[Opening PROVIDED TEXT section]

3 Lab 3: Data visualization

3.1 Learning Outcomes

Students will be able to:

  1. Create graphs using the ggplot2 package
  2. Understand what aesthetic mappings are and define them when graphing
  3. Visualize categorical and numerical distributions using bar charts and histograms
  4. Visualize the relationship between two variables using boxplots, density plots, stacked bar charts, relative frequency plots, scatterplots,
  5. Identify the parts of a boxplot and define them
  6. Visualize the relationships between three variables by mapping additional aesthetics like color and shape and using facets

3.2 Introduction

In this lab, you will work in pairs as you read the instructions below and follow them. Your instructor will help as needed. You may begin as soon as you arrive in lab.

The lab manual for this course is R for Data Science (2e) by Hadley Wickham, Mine Çetinkaya-Rundel, and Garrett Grolemund. You can skim the Introduction, which covers much of what you learned in your previous labs.

3.3 Prerequisites

This lab assumes you know how to:

  1. Create a new project in RStudio
  2. Create a new R script
  3. Write code in your R script, run it, and interpret output in the Console
  4. Save a plot as a PNG file using the Export function in the Plots pane

This lab assumes you have already:

  1. Set the global options in RStudio
  2. Installed the tidyverse package

3.4 Tutorial Walkthrough

  1. Create a new RStudio project for this lab. Call it Lab 3 Data Visualization.
  2. In the new project, create a new R script and save it as data-vis-practice.R. This is where you will write code as you follow along in the book tutorial as described below.
  3. Navigate to R4DS Chapter 1 Data Visualization and begin reading.
    • As you read, copy code from the book and paste it into your R script. Run the code to see the various outputs in the Console and Plots tabs.
    • This script will not be graded, it is just for you to practice running code and to make sure code works before pasting it into your report.
    • Skip the exercises.

3.5 Your Assignment

3.5.1 Instructions

  1. Create a new Microsoft Word document and put your name at the top.
  2. Number questions 1-5 on the document. You do not need to copy and paste the questions below, just have the numbers.
  3. As you complete the questions below, write your answer or paste your plot into the document under the corresponding number.
  4. Save your word document as a PDF file and submit it to D2L.

3.5.2 Questions

  1. Inspecting a dataset
    • Answer the following question in your word document:
      • How many rows and columns are there in the penguins dataset?
      • List two ways you can determine this in RStudio
  2. Using help
    • Use the ? operator or help() function to look up a function. For example: ?ggplot or help(ggplot).

[Closing PROVIDED TEXT section]
[Opening GIVEN RECORDS section]

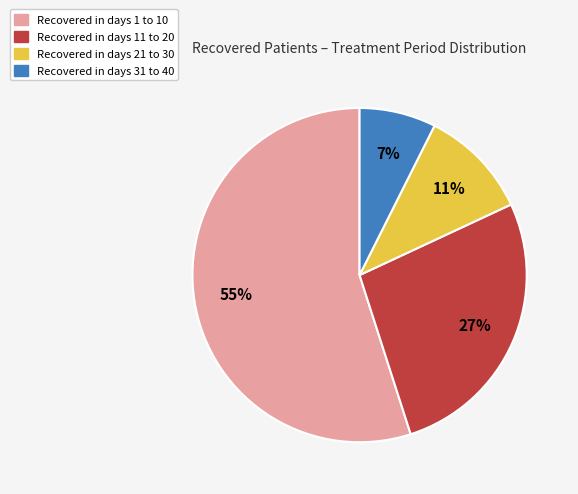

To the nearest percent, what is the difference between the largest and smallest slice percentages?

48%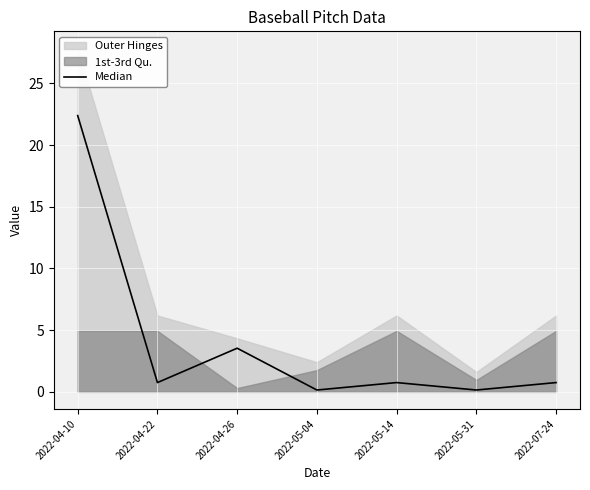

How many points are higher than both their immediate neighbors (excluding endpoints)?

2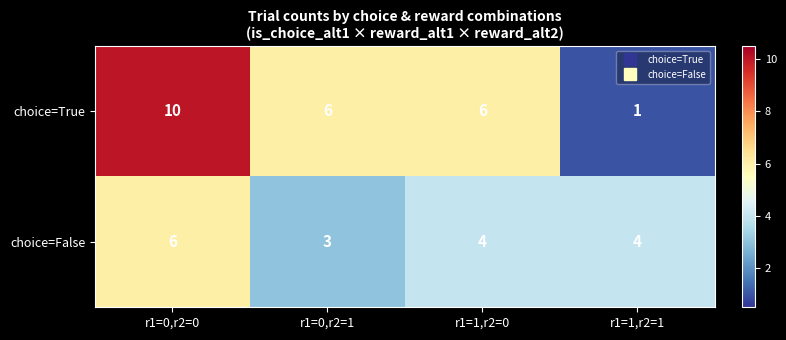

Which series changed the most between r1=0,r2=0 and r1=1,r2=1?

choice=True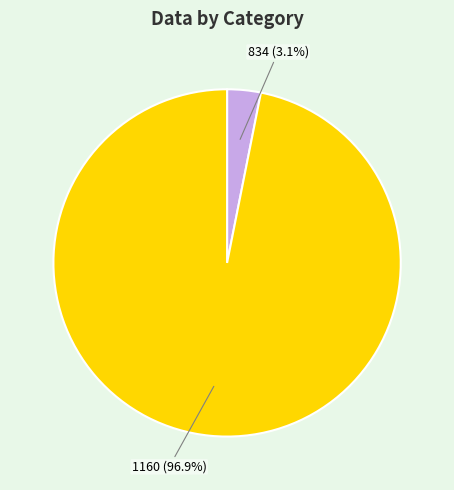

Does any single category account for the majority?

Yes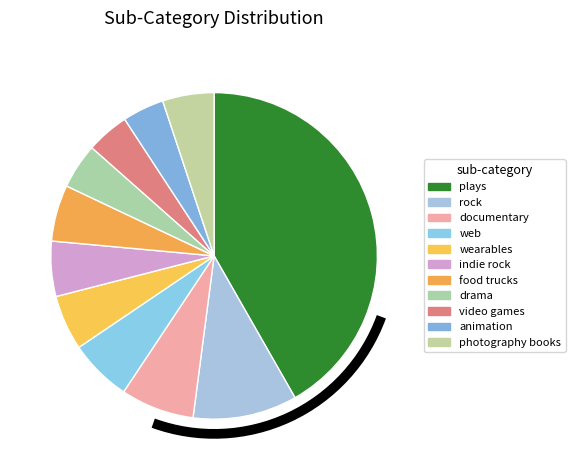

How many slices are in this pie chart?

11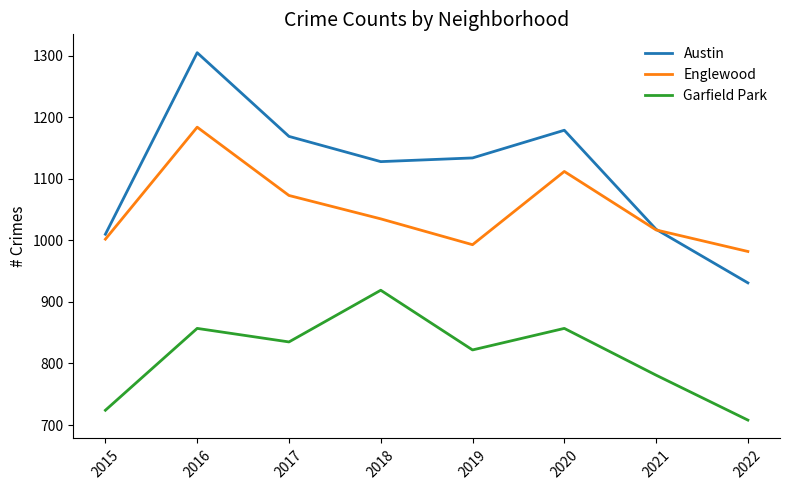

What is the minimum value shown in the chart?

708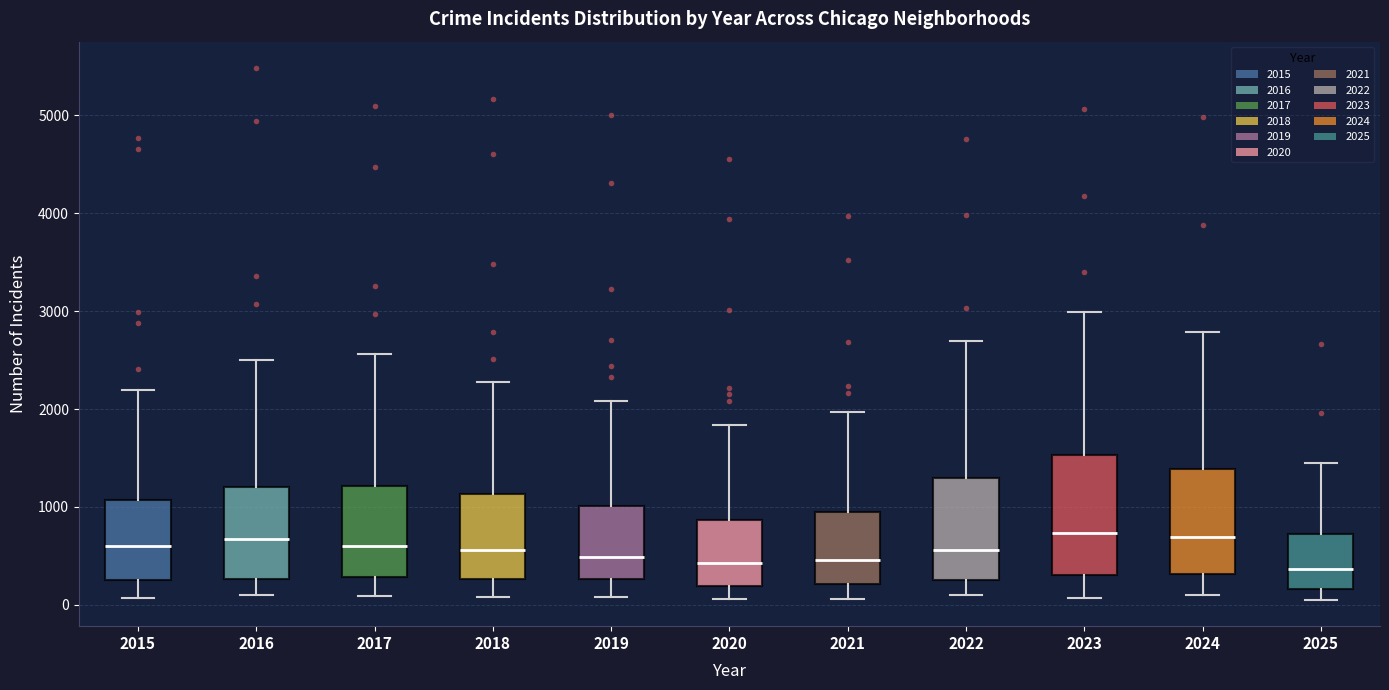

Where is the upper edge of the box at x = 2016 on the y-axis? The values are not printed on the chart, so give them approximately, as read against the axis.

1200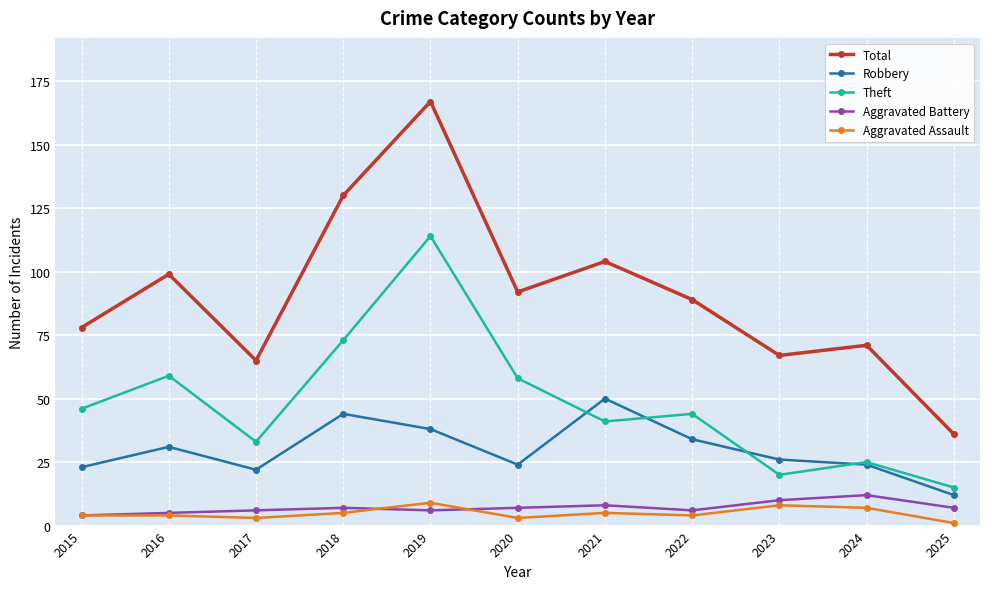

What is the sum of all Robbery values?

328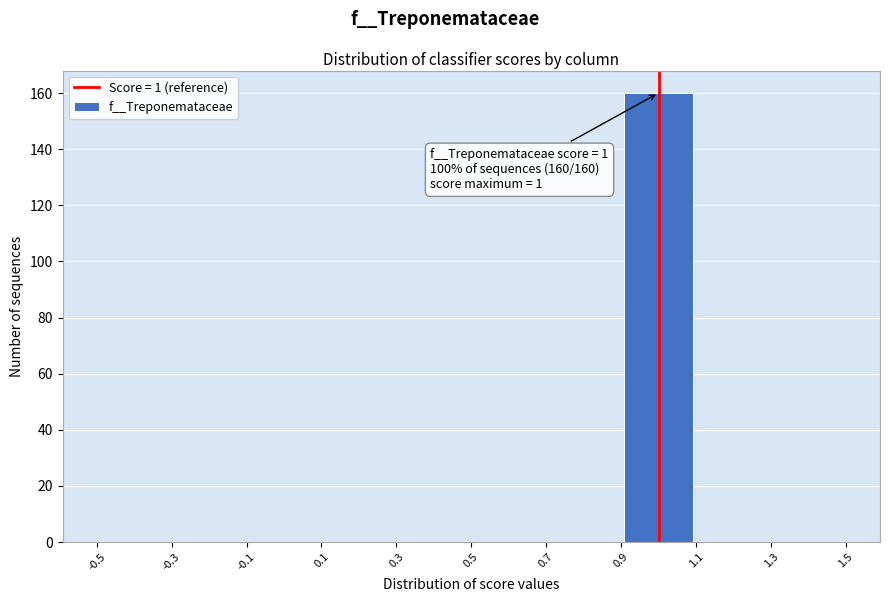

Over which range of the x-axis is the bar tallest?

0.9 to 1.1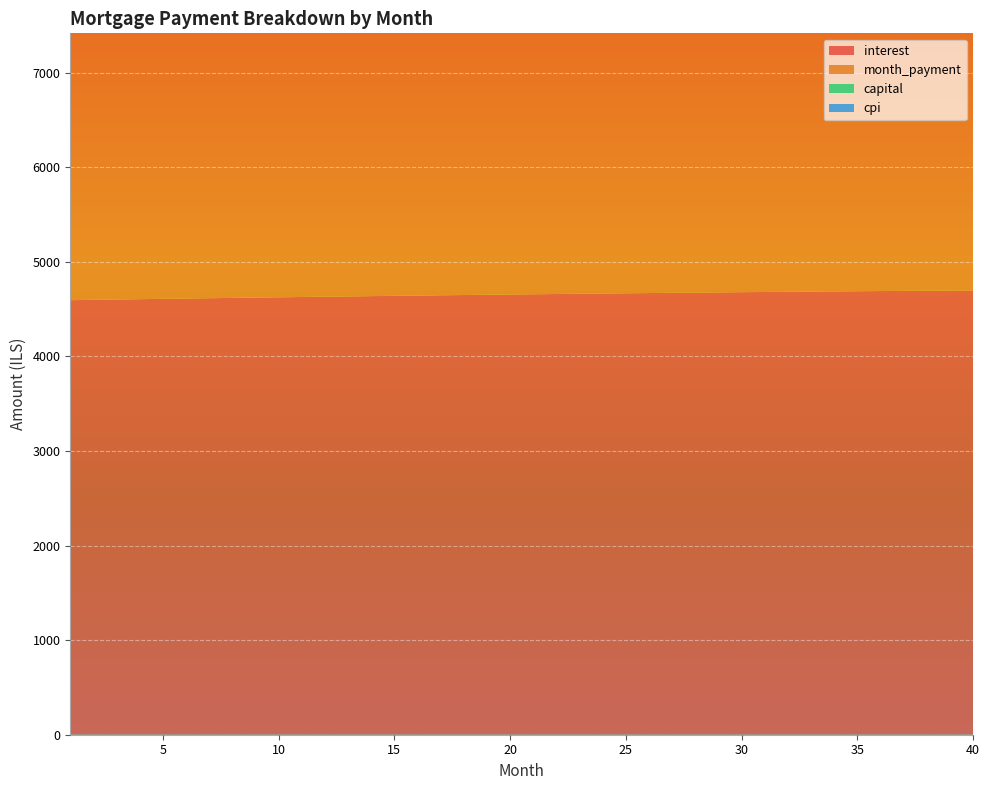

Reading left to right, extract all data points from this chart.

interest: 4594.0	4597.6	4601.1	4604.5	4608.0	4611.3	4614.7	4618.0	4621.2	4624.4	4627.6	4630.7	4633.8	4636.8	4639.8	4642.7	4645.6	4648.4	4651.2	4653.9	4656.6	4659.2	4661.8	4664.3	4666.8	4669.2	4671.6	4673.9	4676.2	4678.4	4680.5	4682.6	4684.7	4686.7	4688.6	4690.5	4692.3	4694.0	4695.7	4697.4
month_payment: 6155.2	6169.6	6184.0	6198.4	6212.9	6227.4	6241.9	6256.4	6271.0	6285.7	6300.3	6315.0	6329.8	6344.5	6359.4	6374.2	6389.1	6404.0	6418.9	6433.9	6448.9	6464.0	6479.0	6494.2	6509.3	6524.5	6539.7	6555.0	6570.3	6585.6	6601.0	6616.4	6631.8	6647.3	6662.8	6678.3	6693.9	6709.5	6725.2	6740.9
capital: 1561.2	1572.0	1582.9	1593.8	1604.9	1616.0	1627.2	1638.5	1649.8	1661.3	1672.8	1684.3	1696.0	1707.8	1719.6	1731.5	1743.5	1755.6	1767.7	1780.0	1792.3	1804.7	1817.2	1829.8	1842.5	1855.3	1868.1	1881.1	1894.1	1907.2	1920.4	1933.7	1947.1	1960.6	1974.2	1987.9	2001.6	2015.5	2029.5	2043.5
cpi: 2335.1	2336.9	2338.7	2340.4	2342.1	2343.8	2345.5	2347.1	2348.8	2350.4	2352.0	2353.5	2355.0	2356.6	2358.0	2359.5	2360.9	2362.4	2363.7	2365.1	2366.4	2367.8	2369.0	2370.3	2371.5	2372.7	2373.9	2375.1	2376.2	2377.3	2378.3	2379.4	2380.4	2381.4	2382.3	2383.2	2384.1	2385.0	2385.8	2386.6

[Closing GIVEN RECORDS section]

=== WORK TO COMPLETE ===
[A] Answer these questions from the lab instructions, one answer per line, marked to match:
(i) What file name should the new R script be saved under?
(ii) Which package should already be installed before starting?
(iii) In what file format is the Word document submitted to D2L?
[B] In the lab instructions, list every plot type named in the learning outcome that begins "Visualize the relationship between two variables."

=== ACTIVITY ANSWERS ===
[A]
(i) data-vis-practice.R
(ii) tidyverse
(iii) PDF

[B]
- boxplots
- density plots
- stacked bar charts
- relative frequency plots
- scatterplots